А вот и дом, где живет Петрович, вернее — семья Лебедевых. Это неподалеку от вокзала, в тихом непроезжем переулке, где тишина нарушается шелестом лип, а в субботние и воскресные дни лета звуками радиол, непременно поставленных на подоконник для всеобщего увеселения. Дом кирпичный, трехэтажный, разумеется без лифта и мусоропровода, и рядом с этим красным, хорошо сохранившимся домом стоят другие дома — где трех, где пяти этажей, и даже есть два домика одноэтажных, аккуратно обшитых тесом и покрашенных в кремовую, под камень, краску.

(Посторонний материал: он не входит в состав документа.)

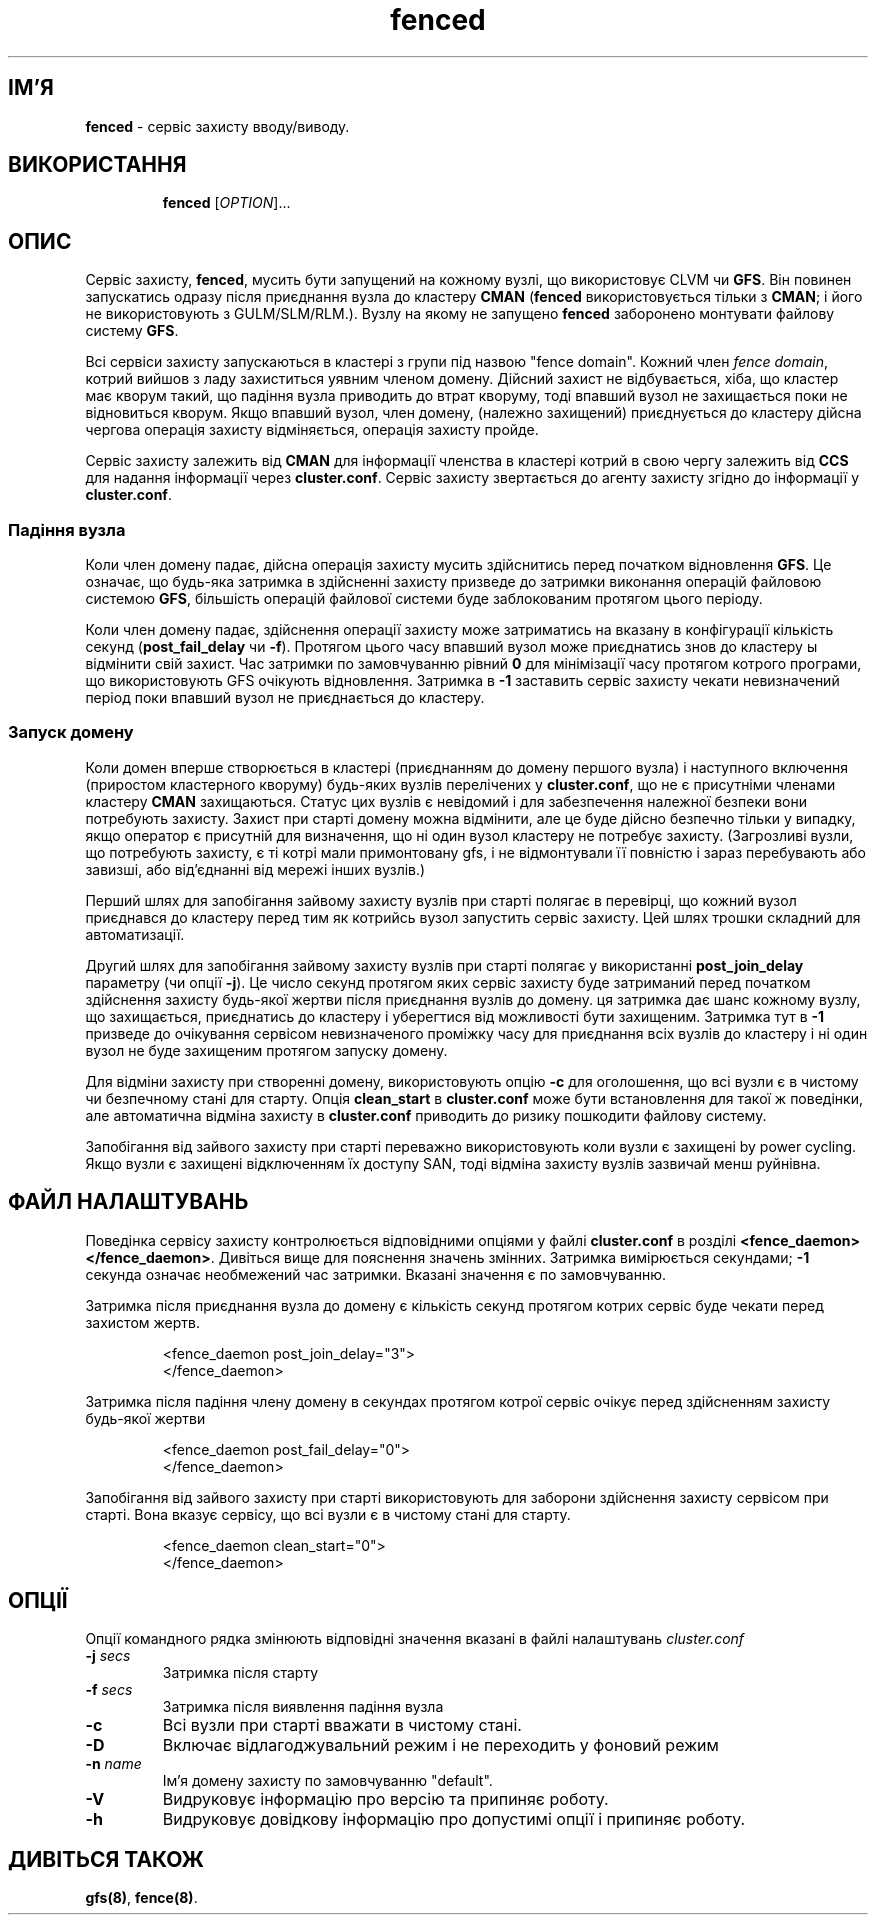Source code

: ." © 2005-2007 DLOU, GNU FDL
." URL: <http://docs.linux.org.ua/index.php/Man_Contents>
." Supported by <docs@linux.org.ua>
."
." Permission is granted to copy, distribute and/or modify this document
." under the terms of the GNU Free Documentation License, Version 1.2
." or any later version published by the Free Software Foundation;
." with no Invariant Sections, no Front-Cover Texts, and no Back-Cover Texts.
." 
." A copy of the license is included  as a file called COPYING in the
." main directory of the man-pages-* source package.
."
." This manpage has been automatically generated by wiki2man.py
." This tool can be found at: <http://wiki2man.sourceforge.net>
." Please send any bug reports, improvements, comments, patches, etc. to
." E-mail: <wiki2man-develop@lists.sourceforge.net>.

.TH "fenced" "8" "v 1.01.00 переклад альфа версія 2007-10-27-16:31" "© 2005-2007 DLOU, GNU FDL" "Кластерні файлові системи"

."Copyright (C) Sistina Software, Inc.  1997-2003  All rights reserved.
." Copyright (C) 2004 Red Hat, Inc.  All rights reserved.

.SH "ІМ'Я"
.PP

\fBfenced\fR \- сервіс захисту вводу/виводу.

.SH "ВИКОРИСТАННЯ"
.PP

.RS
.nf
    \fBfenced\fR [\fIOPTION\fR]...

.fi
.RE

.SH "ОПИС"
.PP

Сервіс захисту, \fBfenced\fR, мусить бути запущений на кожному вузлі, що використовує CLVM чи \fBGFS\fR. Він повинен запускатись одразу після приєднання вузла до кластеру \fBCMAN\fR (\fBfenced\fR використовується тільки з \fBCMAN\fR; і його не використовують з GULM/SLM/RLM.). Вузлу на якому не запущено \fBfenced\fR заборонено монтувати файлову систему \fBGFS\fR.

Всі сервіси захисту запускаються в кластері з групи під назвою "fence domain". Кожний член \fIfence domain\fR, котрий вийшов з ладу захиститься уявним членом домену. Дійсний захист не відбувається, хіба, що кластер має кворум такий, що падіння вузла приводить до втрат кворуму, тоді впавший вузол не захищається поки не відновиться кворум. Якщо впавший вузол, член домену, (належно захищений) приєднується до кластеру дійсна чергова операція захисту відміняється, операція захисту пройде.

Сервіс захисту залежить від \fBCMAN\fR для інформації членства в кластері котрий в свою чергу залежить від \fBCCS\fR для надання інформації через \fBcluster.conf\fR. Сервіс захисту звертається до агенту захисту згідно до інформації у  \fBcluster.conf\fR.

.SS "Падіння вузла"
.PP

Коли член домену падає, дійсна операція захисту мусить здійснитись перед початком відновлення \fBGFS\fR. Це означає, що будь\-яка затримка в здійсненні захисту призведе до затримки виконання операцій файловою системою \fBGFS\fR, більшість операцій файлової системи буде заблокованим протягом цього періоду.

Коли член домену падає, здійснення операції захисту може затриматись на вказану в конфігурації кількість секунд (\fBpost_fail_delay\fR чи \fB\-f\fR). Протягом цього часу впавший вузол може приєднатись знов до кластеру ы відмінити свій захист. Час затримки по замовчуванню рівний \fB0\fR для мінімізації часу протягом котрого програми, що використовують GFS очікують відновлення. Затримка в \fB\-1\fR заставить сервіс захисту чекати невизначений період поки впавший вузол не приєднається до кластеру.

.SS "Запуск домену"
.PP

Коли домен вперше створюється в кластері (приєднанням до домену першого вузла) і наступного включення (приростом кластерного кворуму) будь\-яких вузлів перелічених у \fBcluster.conf\fR, що не є присутніми членами кластеру \fBCMAN\fR захищаються. Статус цих вузлів є невідомий і для забезпечення належної безпеки вони потребують захисту. Захист при старті домену можна відмінити, але це буде дійсно безпечно тільки у випадку, якщо оператор є присутній для визначення, що ні один вузол кластеру не потребує захисту. (Загрозливі вузли, що потребують захисту, є ті котрі мали примонтовану gfs, і не відмонтували її повністю і зараз перебувають або завизші, або від'єднанні від мережі інших вузлів.)

Перший шлях для запобігання зайвому захисту вузлів при старті полягає в перевірці, що кожний вузол приєднався до кластеру перед тим як котрийсь вузол запустить сервіс захисту. Цей шлях трошки складний для автоматизації.

Другий шлях для запобігання зайвому захисту вузлів при старті полягає у використанні \fBpost_join_delay\fR параметру (чи опції \fB\-j\fR). Це число секунд протягом яких сервіс захисту буде затриманий перед початком здійснення захисту будь\-якої жертви після приєднання вузлів до домену. ця затримка дає шанс кожному вузлу, що захищається, приєднатись до кластеру і уберегтися від можливості бути захищеним. Затримка тут в \fB\-1\fR призведе до очікування сервісом невизначеного проміжку часу для приєднання всіх вузлів до кластеру і ні один вузол не буде захищеним протягом запуску домену.

Для відміни захисту при створенні домену, використовують опцію \fB\-c\fR для оголошення, що всі вузли є в чистому чи безпечному стані для старту. Опція \fBclean_start\fR в  \fBcluster.conf\fR може бути встановлення для такої ж поведінки, але автоматична відміна захисту в \fBcluster.conf\fR приводить до ризику пошкодити файлову систему.

Запобігання від зайвого захисту при старті переважно використовують коли вузли є захищені by power  cycling. Якщо вузли є захищені відключенням їх доступу SAN, тоді відміна захисту вузлів зазвичай менш руйнівна.

.SH "ФАЙЛ НАЛАШТУВАНЬ"
.PP

Поведінка сервісу захисту контролюється відповідними опціями у файлі \fBcluster.conf\fR в розділі \fB<fence_daemon>  </fence_daemon>\fR. Дивіться вище для пояснення значень змінних. Затримка вимірюється секундами; \fB\-1\fR секунда означає необмежений час затримки. Вказані значення є по замовчуванню.

Затримка після приєднання вузла до домену є кількість секунд протягом котрих сервіс буде чекати перед захистом жертв.

.RS
.nf
         <fence_daemon post_join_delay="3">
         </fence_daemon>

.fi
.RE
Затримка після падіння члену домену в секундах протягом котрої сервіс очікує перед здійсненням захисту будь\-якої жертви

.RS
.nf
         <fence_daemon post_fail_delay="0">
         </fence_daemon>

.fi
.RE
Запобігання від зайвого захисту при старті використовують для заборони здійснення захисту сервісом при старті. Вона вказує сервісу, що всі вузли є в чистому стані для старту.

.RS
.nf
         <fence_daemon clean_start="0">
         </fence_daemon>

.fi
.RE

.SH "ОПЦІЇ"
.PP

Опції командного рядка змінюють відповідні значення вказані в файлі налаштувань \fIcluster.conf\fR

.TP
.B \fB\-j\fR \fIsecs\fR
Затримка після старту

.TP
.B \fB\-f\fR \fIsecs\fR
Затримка після виявлення падіння вузла

.TP
.B \fB\-c\fR
Всі вузли при старті вважати в чистому стані.

.TP
.B \fB\-D\fR
Включає відлагоджувальний режим і не переходить у фоновий режим

.TP
.B \fB\-n\fR \fIname\fR
Ім'я домену захисту по замовчуванню "default".

.TP
.B \fB\-V\fR
Видруковує інформацію про версію та припиняє роботу.

.TP
.B \fB\-h\fR
Видруковує довідкову інформацію про допустимі опції і припиняє роботу.

.RS
.nf
       

.fi
.RE

.SH "ДИВІТЬСЯ ТАКОЖ"
.PP

\fBgfs(8)\fR, \fBfence(8)\fR.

Жильцы особенно ценят свой переулок — детные за то, что по нему не ходят машины, влюбленные довольны тем, что вечерами никто не мешает целоваться под липами, а пожилые не могут нарадоваться тишине, такой редкости в большом городе!
Петрович возвращался домой и размышлял о минувшем дне. Встал он сегодня рано, чтобы поспеть к курортному поезду. Встречать курортников он любил. Чемоданы у них легкие, новенькие, в чехлах. И даже фрукты курортники везут аккуратно, в круглых высоких корзинках, везут понемногу — для гостинцев, потому что фруктов в Москве, особенно осенью, более чем достаточно. Но нынче вместе с курортниками прибыли еще и будущие студенты, вызванные институтами для вступительных конкурсных экзаменов. Ах, боже мой, сколько ожидания и тревоги в их глазах! Но при виде Москвы тревога их тут же гасла, сменяясь восхищением перед великанами домами, перед площадью, где сверкает множество машин и благоухают, благоухают бесконечные ряды цветочниц… Тут уж Петрович, не помышляя о заработке, направлялся именно к такому бездоходному пассажиру.
— Ты, брат, того, не зевай! Москву и потом посмотришь. Машин-то видишь сколько, а сигналы запрещены… Гляди в оба! Небось в медицинский сдаешь?
Ему не терпелось поведать о том, что дочка у него медик. Будущий врач Ирина Павловна. При Пироговских клиниках практикует, в терапевтическом отделении… Но пассажиры народ неблагодарный, особенно молодежь. «Папаша, в энергетический как лучше всего проехать?»